Department of International Health, Johns Hopkins Bloomberg School of Public Health, 615 N. Wolfe Street, Baltimore, MD, 21205, USA.
Population Studies Center, University of Pennsylvania, Philadelphia, PA, USA.
Popul Health Metr. 2023 Jul 28;21(1):10. doi: 10.1186/s12963-023-00309-7.
Infant and neonatal mortality estimates are typically derived from retrospective birth histories collected through surveys in countries with unreliable civil registration and vital statistics systems. Yet such data are subject to biases, including under-reporting of deaths and age misreporting, which impact mortality estimates. Prospective population-based cohort studies are an underutilized data source for mortality estimation that may offer strengths that avoid biases.

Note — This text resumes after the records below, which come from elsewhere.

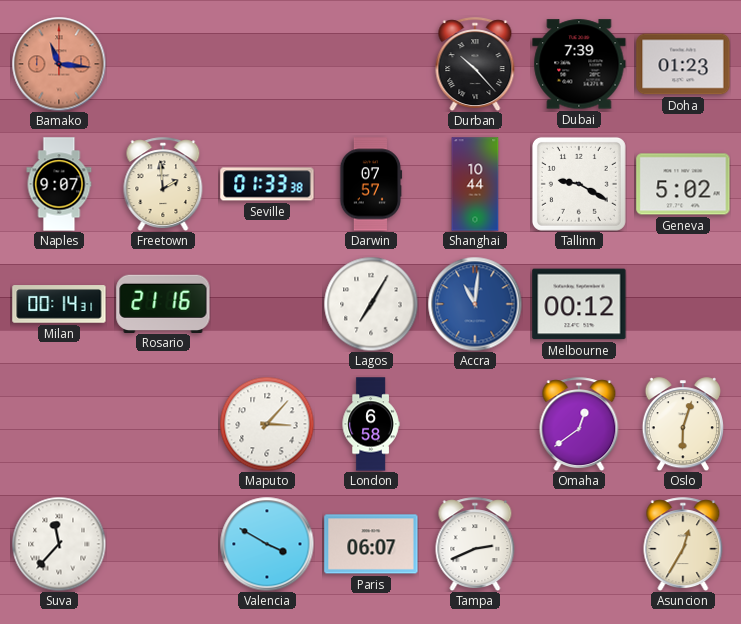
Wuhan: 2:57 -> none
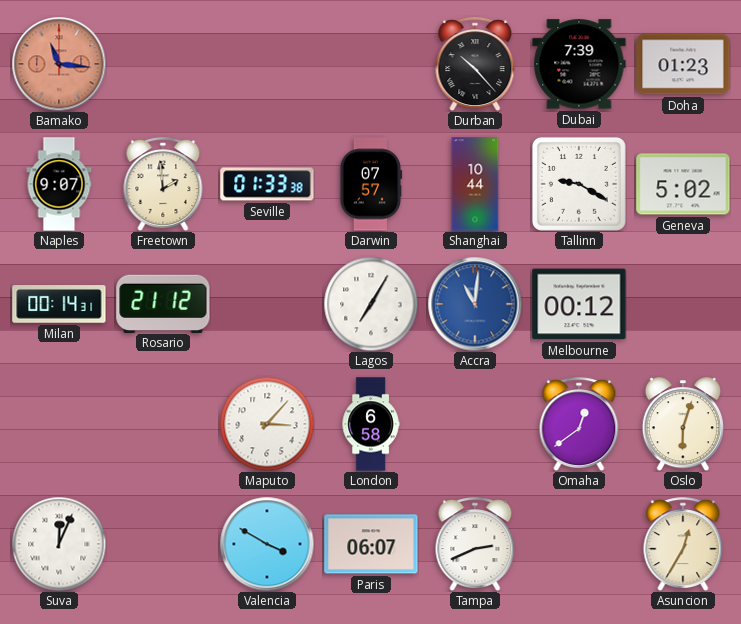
Rosario: 21:16 -> 21:12
Suva: 11:37 -> 12:04
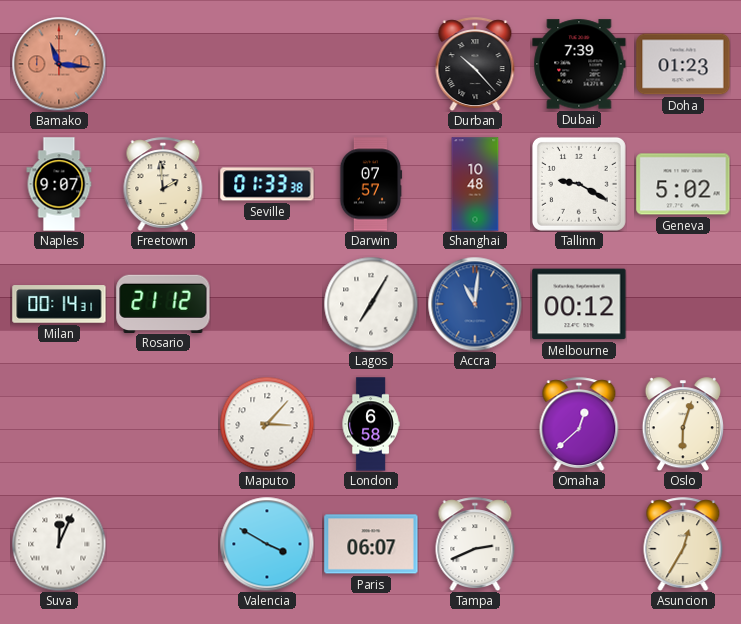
Shanghai: 10:44 -> 10:48
Omaha: 12:39 -> 12:38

We conducted a secondary analysis of data from the Child Health Epidemiology Reference Group, including 11 population-based pregnancy or birth cohort studies, to evaluate the appropriateness of vital event data for mortality estimation. Analyses were descriptive, summarizing study designs, populations, protocols, and internal checks to assess their impact on data quality. We calculated infant and neonatal morality rates and compared patterns with Demographic and Health Survey (DHS) data.
Studies yielded 71,760 pregnant women and 85,095 live births. Specific field protocols, especially pregnancy enrollment, limited exclusion criteria, and frequent follow-up visits after delivery, led to higher birth outcome ascertainment and fewer missing deaths. Most studies had low follow-up loss in pregnancy and the first month with little evidence of date heaping. Among studies in Asia and Latin America, neonatal mortality rates (NMR) were similar to DHS, while several studies in Sub-Saharan Africa had lower NMRs than DHS. Infant mortality varied by study and region between sources.
Prospective, population-based cohort studies following rigorous protocols can yield high-quality vital event data to improve characterization of detailed mortality patterns of infants in low- and middle-income countries, especially in the early neonatal period where mortality risk is highest and changes rapidly.
婴儿和新生儿死亡率的估计通常来自于通过调查在民事登记和生命统计系统不可靠的国家收集的回顾性出生史。然而,这些数据可能存在偏差,包括死亡漏报和年龄误报,这会影响死亡率的估计。基于人群的前瞻性队列研究是一种用于死亡率估计的未充分利用的数据来源,它可能具有避免偏差的优势。
我们对儿童健康流行病学参考组的数据进行了二次分析,包括 11 项基于人群的妊娠或出生队列研究,以评估生命事件数据用于死亡率估计的适宜性。分析是描述性的,总结了研究设计、人群、方案和内部检查,以评估它们对数据质量的影响。我们计算了婴儿和新生儿死亡率,并将其与人口与健康调查(DHS)数据进行了比较。
这些研究产生了 71760 名孕妇和 85095 名活产儿。具体的现场方案,特别是妊娠登记、有限的排除标准和分娩后频繁的随访访问,导致了更高的出生结局确定率和更少的死亡漏报。大多数研究在妊娠和第一个月的随访丢失率较低,几乎没有日期堆积的证据。在亚洲和拉丁美洲的研究中,新生儿死亡率(NMR)与 DHS 相似,而撒哈拉以南非洲的几项研究的 NMR 低于 DHS。婴儿死亡率因研究和地区而异,来源也不同。
遵循严格方案的前瞻性、基于人群的队列研究可以产生高质量的生命事件数据,以改善对中低收入国家婴儿详细死亡率模式的描述,特别是在新生儿期死亡率最高且变化最快的时期。